After a brief lull, rubber prices in Kerala have once again crossed the ₹200 mark. It’s a return many farmers had been hoping for, though not everyone is in a position to benefit from it.
Last year, prices had touched ₹250 but then slid steadily. At one point, rubber was selling for as low as ₹180. The recent rise is being linked to a combination of lower local production and a pickup in demand — both within the country and abroad.
Industry sources say international prices are also inching up. Reports suggest there could be a notable dip in production this season in key rubber-producing countries like Thailand, and that seems to be reflecting in the market.
In Kerala, RSS-4 grade rubber is now fetching around ₹201, with some regions seeing prices as high as ₹203. With prices moving upwards, tyre companies have reportedly started buying in larger quantities again.
December and January didn’t see much demand for rubber.

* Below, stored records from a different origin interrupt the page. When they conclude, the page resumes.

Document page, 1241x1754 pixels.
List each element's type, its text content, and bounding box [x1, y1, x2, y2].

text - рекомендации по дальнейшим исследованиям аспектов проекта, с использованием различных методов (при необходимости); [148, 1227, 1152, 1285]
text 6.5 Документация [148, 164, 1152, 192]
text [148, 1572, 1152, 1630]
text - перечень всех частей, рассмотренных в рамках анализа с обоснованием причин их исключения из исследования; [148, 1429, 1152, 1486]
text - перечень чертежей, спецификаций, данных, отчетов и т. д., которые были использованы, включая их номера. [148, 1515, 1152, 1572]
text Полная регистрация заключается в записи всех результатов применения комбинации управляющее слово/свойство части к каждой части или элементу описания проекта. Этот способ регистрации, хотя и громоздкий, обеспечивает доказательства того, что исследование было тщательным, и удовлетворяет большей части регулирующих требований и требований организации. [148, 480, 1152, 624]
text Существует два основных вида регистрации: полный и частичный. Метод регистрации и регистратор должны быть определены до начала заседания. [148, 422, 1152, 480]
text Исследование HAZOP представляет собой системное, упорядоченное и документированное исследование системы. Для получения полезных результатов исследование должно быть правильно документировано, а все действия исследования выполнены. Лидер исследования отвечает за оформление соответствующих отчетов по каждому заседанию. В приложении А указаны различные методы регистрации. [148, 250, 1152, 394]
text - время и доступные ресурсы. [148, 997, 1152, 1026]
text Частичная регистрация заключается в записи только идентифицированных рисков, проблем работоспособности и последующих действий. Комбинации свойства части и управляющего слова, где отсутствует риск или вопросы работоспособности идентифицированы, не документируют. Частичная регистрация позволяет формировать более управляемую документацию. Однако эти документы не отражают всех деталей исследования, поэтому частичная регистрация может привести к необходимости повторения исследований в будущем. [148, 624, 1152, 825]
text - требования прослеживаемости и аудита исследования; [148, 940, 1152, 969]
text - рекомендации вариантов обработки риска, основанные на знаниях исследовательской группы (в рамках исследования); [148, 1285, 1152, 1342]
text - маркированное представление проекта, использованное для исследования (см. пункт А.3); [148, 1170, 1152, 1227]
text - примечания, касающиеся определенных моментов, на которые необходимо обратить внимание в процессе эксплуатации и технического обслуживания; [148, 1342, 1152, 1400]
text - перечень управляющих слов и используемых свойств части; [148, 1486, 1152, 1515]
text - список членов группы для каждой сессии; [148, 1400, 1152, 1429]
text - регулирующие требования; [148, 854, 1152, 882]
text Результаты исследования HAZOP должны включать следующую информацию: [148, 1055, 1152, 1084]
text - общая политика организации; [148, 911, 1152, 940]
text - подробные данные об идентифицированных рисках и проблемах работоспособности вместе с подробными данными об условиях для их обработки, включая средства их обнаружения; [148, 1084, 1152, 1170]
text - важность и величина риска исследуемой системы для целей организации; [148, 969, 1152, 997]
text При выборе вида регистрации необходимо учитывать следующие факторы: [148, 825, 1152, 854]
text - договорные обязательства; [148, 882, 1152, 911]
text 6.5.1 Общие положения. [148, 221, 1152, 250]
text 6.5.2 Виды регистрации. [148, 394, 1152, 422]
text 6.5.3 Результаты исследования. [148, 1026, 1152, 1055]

Global tyre sales were sluggish around that time, which could have played a part. But now, trade insiders feel prices may climb further — though nothing is certain.

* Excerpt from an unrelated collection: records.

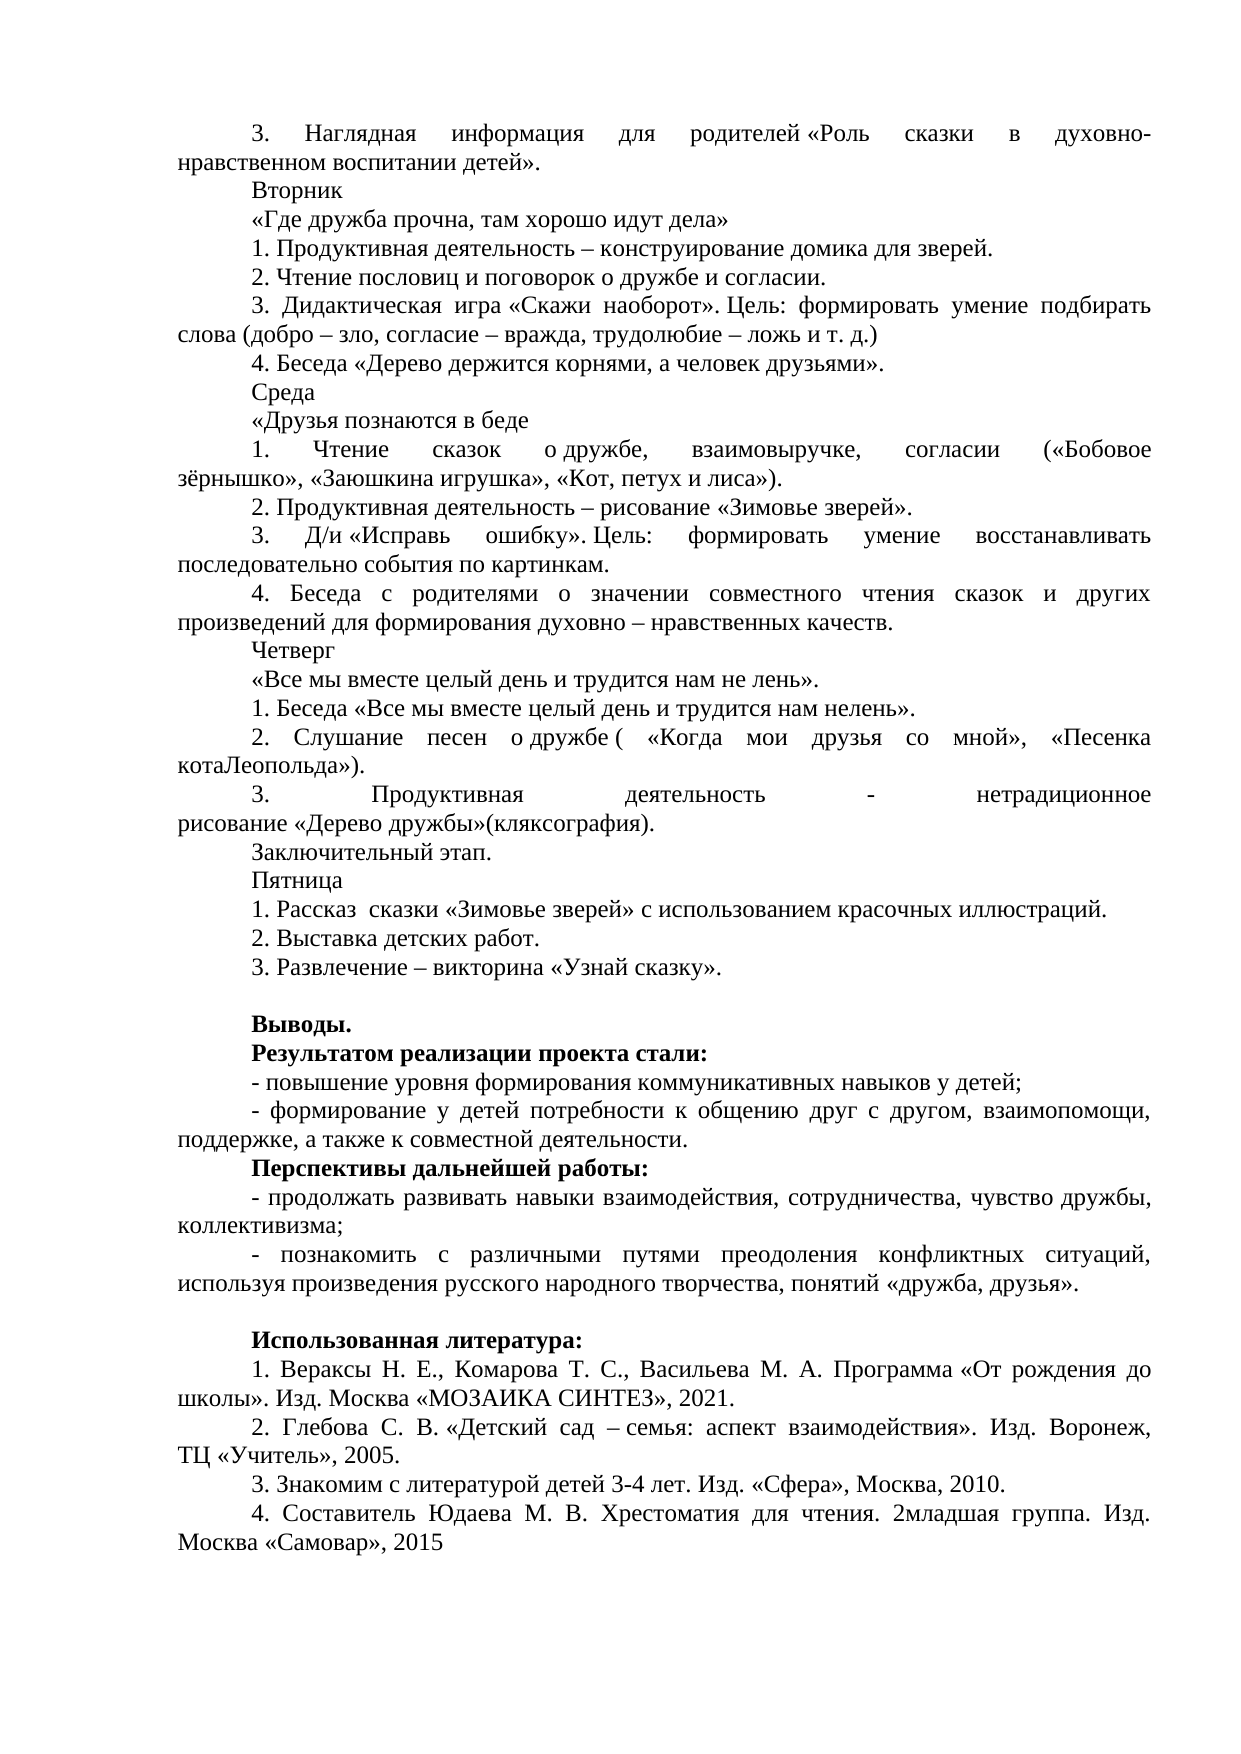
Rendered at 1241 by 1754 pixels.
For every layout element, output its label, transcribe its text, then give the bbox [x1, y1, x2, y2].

text Заключительный этап. [177, 837, 1152, 866]
text 4. Беседа «Дерево держится корнями, а человек друзьями». [177, 348, 1152, 377]
text 3. Продуктивная деятельность - нетрадиционное рисование «Дерево дружбы»(кляксография). [177, 779, 1152, 837]
text - продолжать развивать навыки взаимодействия, сотрудничества, чувство дружбы, коллективизма; [177, 1182, 1152, 1239]
text 1. Продуктивная деятельность – конструирование домика для зверей. [177, 233, 1152, 262]
text 4. Беседа с родителями о значении совместного чтения сказок и других произведений для формирования духовно – нравственных качеств. [177, 578, 1152, 636]
text 4. Составитель Юдаева М. В. Хрестоматия для чтения. 2младшая группа. Изд. Москва «Самовар», 2015 [177, 1498, 1152, 1556]
text Вторник [177, 176, 1152, 204]
text Результатом реализации проекта стали: [177, 1038, 1152, 1067]
text 2. Выставка детских работ. [177, 923, 1152, 952]
text 3. Дидактическая игра «Скажи наоборот». Цель: формировать умение подбирать слова (добро – зло, согласие – вражда, трудолюбие – ложь и т. д.) [177, 291, 1152, 348]
text 3. Наглядная информация для родителей «Роль сказки в духовно-нравственном воспитании детей». [177, 118, 1152, 176]
text 1. Беседа «Все мы вместе целый день и трудится нам нелень». [177, 693, 1152, 722]
text 2. Чтение пословиц и поговорок о дружбе и согласии. [177, 262, 1152, 291]
text Выводы. [177, 1009, 1152, 1038]
text «Где дружба прочна, там хорошо идут дела» [177, 204, 1152, 233]
text Использованная литература: [177, 1326, 1152, 1354]
text Четверг [177, 636, 1152, 664]
text 3. Знакомим с литературой детей 3-4 лет. Изд. «Сфера», Москва, 2010. [177, 1469, 1152, 1498]
text 2. Глебова С. В. «Детский сад – семья: аспект взаимодействия». Изд. Воронеж, ТЦ «Учитель», 2005. [177, 1412, 1152, 1469]
text - повышение уровня формирования коммуникативных навыков у детей; [177, 1067, 1152, 1096]
text «Друзья познаются в беде [177, 406, 1152, 434]
text Перспективы дальнейшей работы: [177, 1153, 1152, 1182]
text Пятница [177, 866, 1152, 894]
text 1. Вераксы Н. Е., Комарова Т. С., Васильева М. А. Программа «От рождения до школы». Изд. Москва «МОЗАИКА СИНТЕЗ», 2021. [177, 1354, 1152, 1412]
text 3. Д/и «Исправь ошибку». Цель: формировать умение восстанавливать последовательно события по картинкам. [177, 521, 1152, 578]
text - формирование у детей потребности к общению друг с другом, взаимопомощи, поддержке, а также к совместной деятельности. [177, 1096, 1152, 1153]
text 1. Чтение сказок о дружбе, взаимовыручке, согласии («Бобовое зёрнышко», «Заюшкина игрушка», «Кот, петух и лиса»). [177, 434, 1152, 492]
text 3. Развлечение – викторина «Узнай сказку». [177, 952, 1152, 981]
text 1. Рассказ сказки «Зимовье зверей» с использованием красочных иллюстраций. [177, 894, 1152, 923]
text - познакомить с различными путями преодоления конфликтных ситуаций, используя произведения русского народного творчества, понятий «дружба, друзья». [177, 1239, 1152, 1297]
text 2. Слушание песен о дружбе ( «Когда мои друзья со мной», «Песенка котаЛеопольда»). [177, 722, 1152, 779]
text Среда [177, 377, 1152, 406]
text 2. Продуктивная деятельность – рисование «Зимовье зверей». [177, 492, 1152, 521]
text «Все мы вместе целый день и трудится нам не лень». [177, 664, 1152, 693]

Farmer groups are calling the rising demand a positive signal. But there’s a catch. Tapping activity is likely to be minimal over the next two months, which means there won’t be much fresh rubber entering the market.
Earlier, when prices were low, many tyre companies had imported rubber in bulk. After that, they didn’t show much interest in local purchases. But with prices rising, they seem to be more active in the domestic market now.
Still, not all farmers are cheering. Most small-scale growers have already sold off their stock, fearing prices would drop further. Now, with prices going up, many of them have little or nothing left to sell.